* [Instructions to follow]: In the passage on grief, what kind of emotion is grief called?

* [Given text]:

□ □ □

Now that I am a Advanced Grief Recovery Specialist®, I realize my feelings were no different than what most grievers experience. Historically society has told us how we should or shouldn’t be feeling after any loss. It got passed down from generation to generation. As a result, well-meaning friends and relatives say things like “They are in a better place” or “Eat some more ice cream and you’ll feel better” after a death of someone close to you. Maybe some of you have even heard after the break-up of a relationship “We never liked them anyway” or “It’s ok, it just wasn’t meant to be.” The problem is we are taught to intellectualize grief when really it is really a matter of the heart. Since most people aren’t given the necessary “heart tools” – especially when it comes to loss – they do the best they can by giving us feedback they think our heads will understand.

PHSYICAL EFFECTS

In addition to our hearts needing tender-loving-care while we are grieving, so do our bodies. A body needs energy to be healthy. Grief is an energy-depleting emotion. If you aren’t replacing and/or balancing its energy you feel awful. For example, after the death of my former finance, my heart physically ached inside my body. It felt like it was going to explode out of my chest. It felt like I was having a heart attack. Maybe in some way – figuratively not literally – I was. My stomach felt like I had swallowed a block of concrete. I had zip, nada, no energy. Since we have been conditioned not to express our feelings, we bottle them all up inside. We walk around like robots. We hold back the tears. We hide from friends and family. Eventually our bodies can’t take it anymore. We explode inside like metal in a microwave. As a result, it’s not unusual to get sick by not dealing with grief. This outcome is so much worse than just feeling what you were feeling from the beginning.

□ □ □

* [Exercise data]:
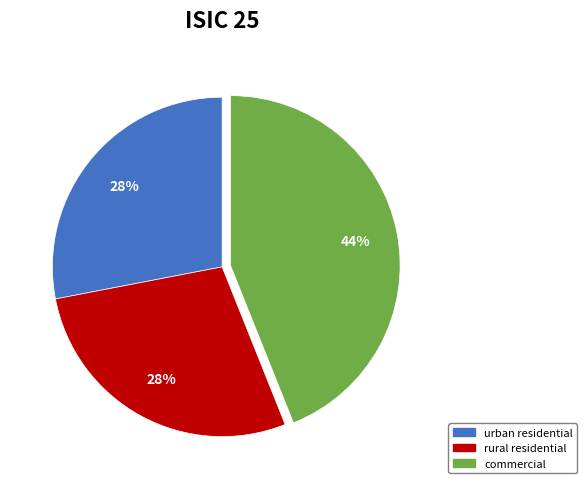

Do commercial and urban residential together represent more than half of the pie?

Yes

□ □ □

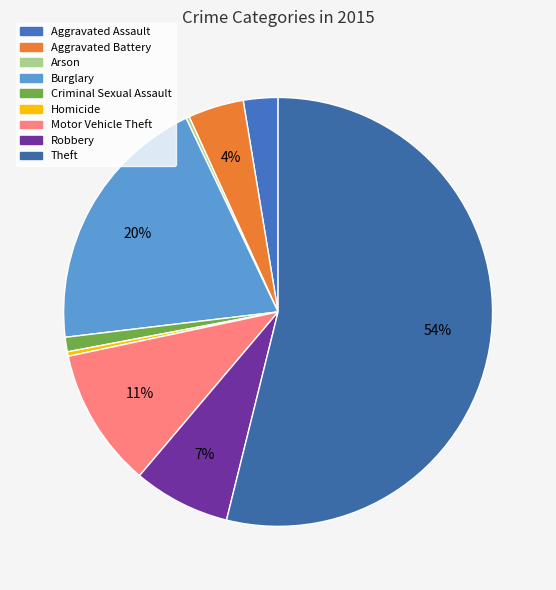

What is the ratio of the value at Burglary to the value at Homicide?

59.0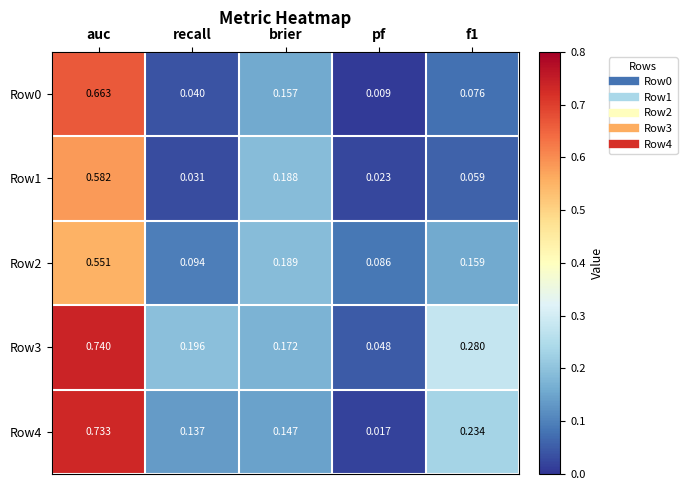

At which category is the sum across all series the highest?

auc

□ □ □

* [Task solution]: An energy-depleting emotion.